## PROBLEM TO WORK ON
Output exactly the lines of the listing below that run from the line with "Join the conversation" through the line with "Herausgekommen ist dabei". No pictures.

## INFORMATION GIVEN
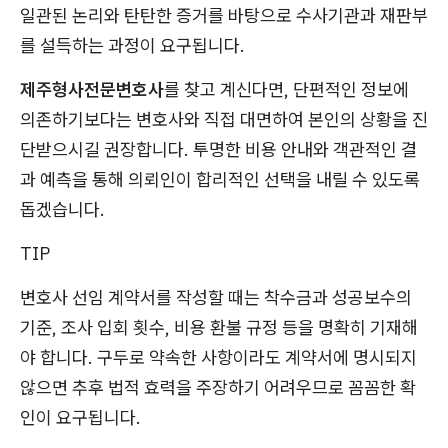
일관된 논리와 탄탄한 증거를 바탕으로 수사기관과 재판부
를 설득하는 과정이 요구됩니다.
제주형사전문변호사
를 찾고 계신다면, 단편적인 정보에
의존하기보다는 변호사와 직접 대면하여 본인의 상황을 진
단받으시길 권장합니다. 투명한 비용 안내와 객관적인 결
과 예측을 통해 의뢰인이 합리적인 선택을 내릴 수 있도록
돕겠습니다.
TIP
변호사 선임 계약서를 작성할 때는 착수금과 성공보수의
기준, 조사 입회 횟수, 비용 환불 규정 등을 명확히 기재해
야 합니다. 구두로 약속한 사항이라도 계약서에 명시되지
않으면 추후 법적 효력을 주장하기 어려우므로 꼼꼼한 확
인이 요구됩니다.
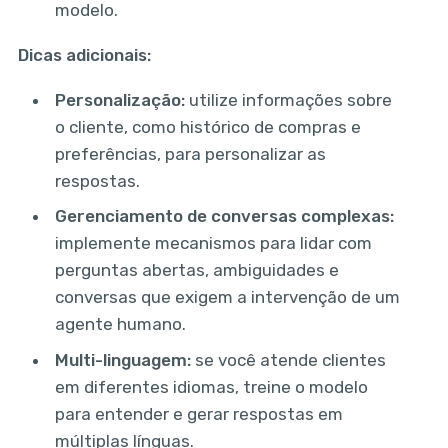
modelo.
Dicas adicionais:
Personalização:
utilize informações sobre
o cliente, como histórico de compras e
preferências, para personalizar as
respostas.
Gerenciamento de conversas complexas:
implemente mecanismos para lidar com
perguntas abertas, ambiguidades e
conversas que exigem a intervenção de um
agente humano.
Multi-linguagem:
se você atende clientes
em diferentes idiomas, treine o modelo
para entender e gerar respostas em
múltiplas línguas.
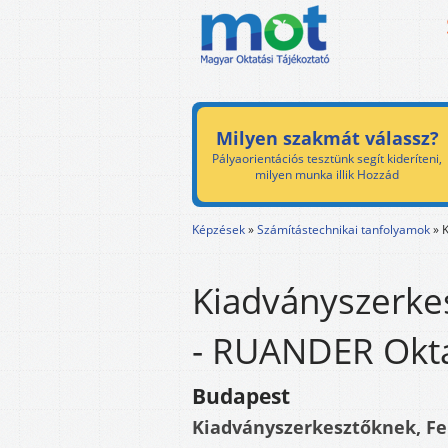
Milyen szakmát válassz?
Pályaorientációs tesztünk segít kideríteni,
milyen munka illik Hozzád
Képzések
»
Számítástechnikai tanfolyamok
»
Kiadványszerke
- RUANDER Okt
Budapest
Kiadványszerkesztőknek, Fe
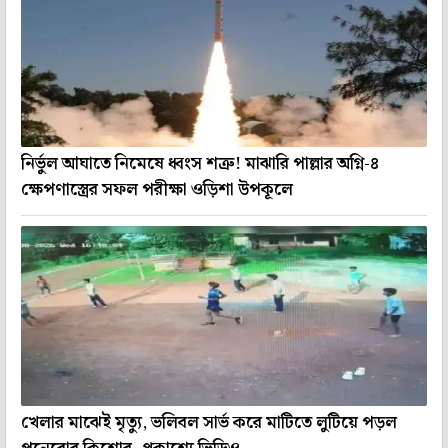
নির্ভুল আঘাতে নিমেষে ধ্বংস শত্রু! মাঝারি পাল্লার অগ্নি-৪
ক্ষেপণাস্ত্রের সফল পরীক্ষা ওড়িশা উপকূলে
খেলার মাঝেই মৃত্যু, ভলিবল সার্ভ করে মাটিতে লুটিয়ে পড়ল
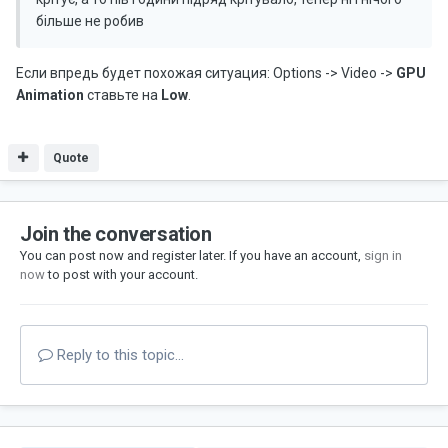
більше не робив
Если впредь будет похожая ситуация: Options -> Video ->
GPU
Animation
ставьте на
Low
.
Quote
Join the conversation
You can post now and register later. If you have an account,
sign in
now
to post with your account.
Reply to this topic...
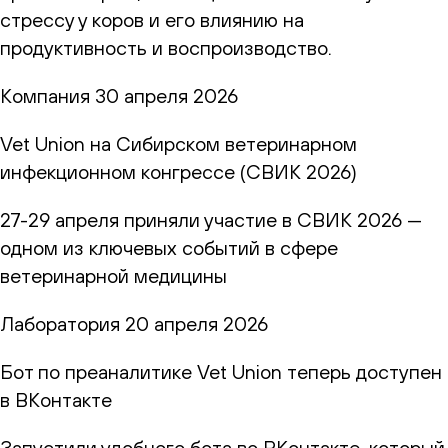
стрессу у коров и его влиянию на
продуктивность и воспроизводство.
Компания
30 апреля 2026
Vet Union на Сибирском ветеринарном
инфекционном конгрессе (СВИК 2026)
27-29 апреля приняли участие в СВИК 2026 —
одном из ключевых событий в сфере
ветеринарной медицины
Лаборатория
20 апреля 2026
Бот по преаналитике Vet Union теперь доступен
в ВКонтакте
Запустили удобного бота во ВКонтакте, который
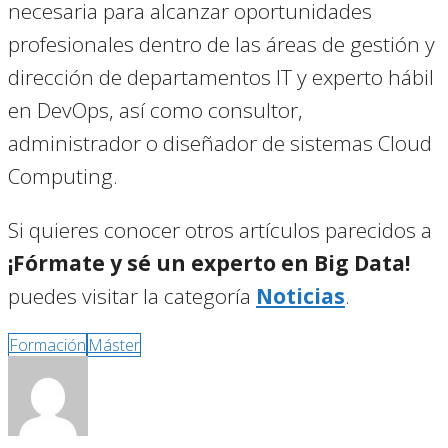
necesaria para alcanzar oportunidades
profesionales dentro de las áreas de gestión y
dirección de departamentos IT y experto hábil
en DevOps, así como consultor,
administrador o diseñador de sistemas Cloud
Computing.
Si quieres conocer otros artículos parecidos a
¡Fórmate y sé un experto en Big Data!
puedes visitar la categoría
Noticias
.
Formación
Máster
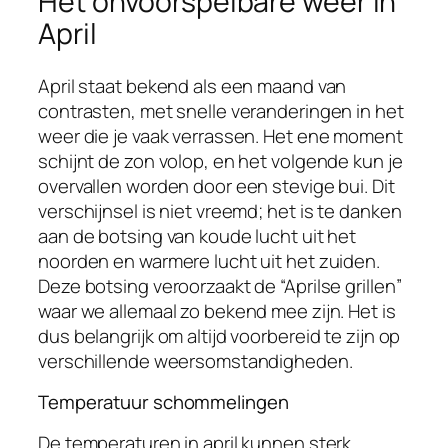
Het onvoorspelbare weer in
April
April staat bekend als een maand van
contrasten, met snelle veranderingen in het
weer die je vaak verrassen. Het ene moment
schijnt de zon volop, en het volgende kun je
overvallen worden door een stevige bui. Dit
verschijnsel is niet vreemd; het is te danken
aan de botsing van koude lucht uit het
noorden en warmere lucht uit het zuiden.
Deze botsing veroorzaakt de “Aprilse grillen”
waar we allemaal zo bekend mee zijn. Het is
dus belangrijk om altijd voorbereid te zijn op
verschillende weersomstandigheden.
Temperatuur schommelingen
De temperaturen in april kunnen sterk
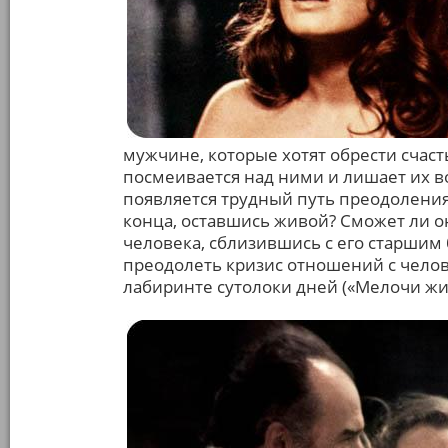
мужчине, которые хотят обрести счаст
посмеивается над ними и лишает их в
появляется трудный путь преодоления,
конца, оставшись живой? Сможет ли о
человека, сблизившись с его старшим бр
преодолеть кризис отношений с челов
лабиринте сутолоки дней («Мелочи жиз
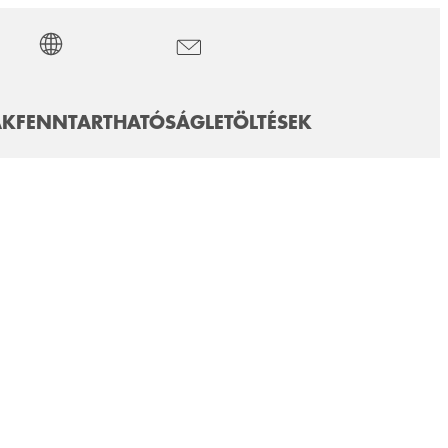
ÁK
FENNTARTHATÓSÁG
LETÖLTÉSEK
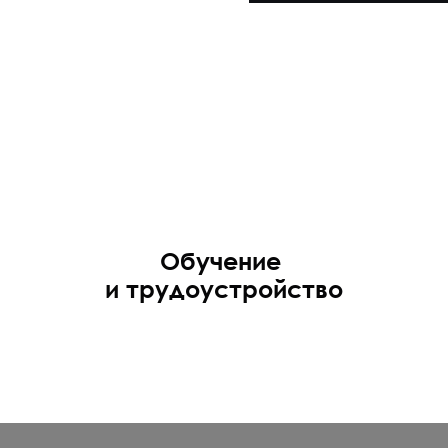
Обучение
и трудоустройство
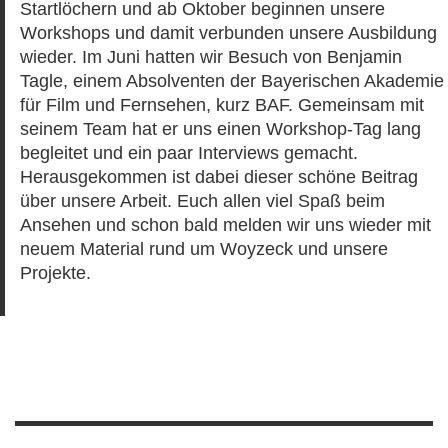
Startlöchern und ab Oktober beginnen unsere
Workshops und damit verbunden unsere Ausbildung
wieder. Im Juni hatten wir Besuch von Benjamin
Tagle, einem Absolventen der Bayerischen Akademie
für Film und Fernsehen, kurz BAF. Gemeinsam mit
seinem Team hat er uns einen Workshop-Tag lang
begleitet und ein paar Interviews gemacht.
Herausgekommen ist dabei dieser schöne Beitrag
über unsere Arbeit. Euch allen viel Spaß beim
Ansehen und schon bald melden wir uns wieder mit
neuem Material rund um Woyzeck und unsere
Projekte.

## ANSWER SPACE
Join the conversation
You can post now and register later. If you have an account,
sign in
now
to post with your account.
Reply to this topic...
стрессу у коров и его влиянию на
продуктивность и воспроизводство.
Компания
30 апреля 2026
Vet Union на Сибирском ветеринарном
инфекционном конгрессе (СВИК 2026)
27-29 апреля приняли участие в СВИК 2026 —
одном из ключевых событий в сфере
ветеринарной медицины
Лаборатория
20 апреля 2026
Бот по преаналитике Vet Union теперь доступен
в ВКонтакте
Запустили удобного бота во ВКонтакте, который
necesaria para alcanzar oportunidades
profesionales dentro de las áreas de gestión y
dirección de departamentos IT y experto hábil
en DevOps, así como consultor,
administrador o diseñador de sistemas Cloud
Computing.
Si quieres conocer otros artículos parecidos a
¡Fórmate y sé un experto en Big Data!
puedes visitar la categoría
Noticias
.
Formación
Máster
Het onvoorspelbare weer in
April
April staat bekend als een maand van
contrasten, met snelle veranderingen in het
weer die je vaak verrassen. Het ene moment
schijnt de zon volop, en het volgende kun je
overvallen worden door een stevige bui. Dit
verschijnsel is niet vreemd; het is te danken
aan de botsing van koude lucht uit het
noorden en warmere lucht uit het zuiden.
Deze botsing veroorzaakt de “Aprilse grillen”
waar we allemaal zo bekend mee zijn. Het is
dus belangrijk om altijd voorbereid te zijn op
verschillende weersomstandigheden.
Temperatuur schommelingen
De temperaturen in april kunnen sterk
мужчине, которые хотят обрести счаст
посмеивается над ними и лишает их в
появляется трудный путь преодоления,
конца, оставшись живой? Сможет ли о
человека, сблизившись с его старшим бр
преодолеть кризис отношений с челов
лабиринте сутолоки дней («Мелочи жиз
ÁK
FENNTARTHATÓSÁG
LETÖLTÉSEK
Обучение
и трудоустройство
Startlöchern und ab Oktober beginnen unsere
Workshops und damit verbunden unsere Ausbildung
wieder. Im Juni hatten wir Besuch von Benjamin
Tagle, einem Absolventen der Bayerischen Akademie
für Film und Fernsehen, kurz BAF. Gemeinsam mit
seinem Team hat er uns einen Workshop-Tag lang
begleitet und ein paar Interviews gemacht.
Herausgekommen ist dabei dieser schöne Beitrag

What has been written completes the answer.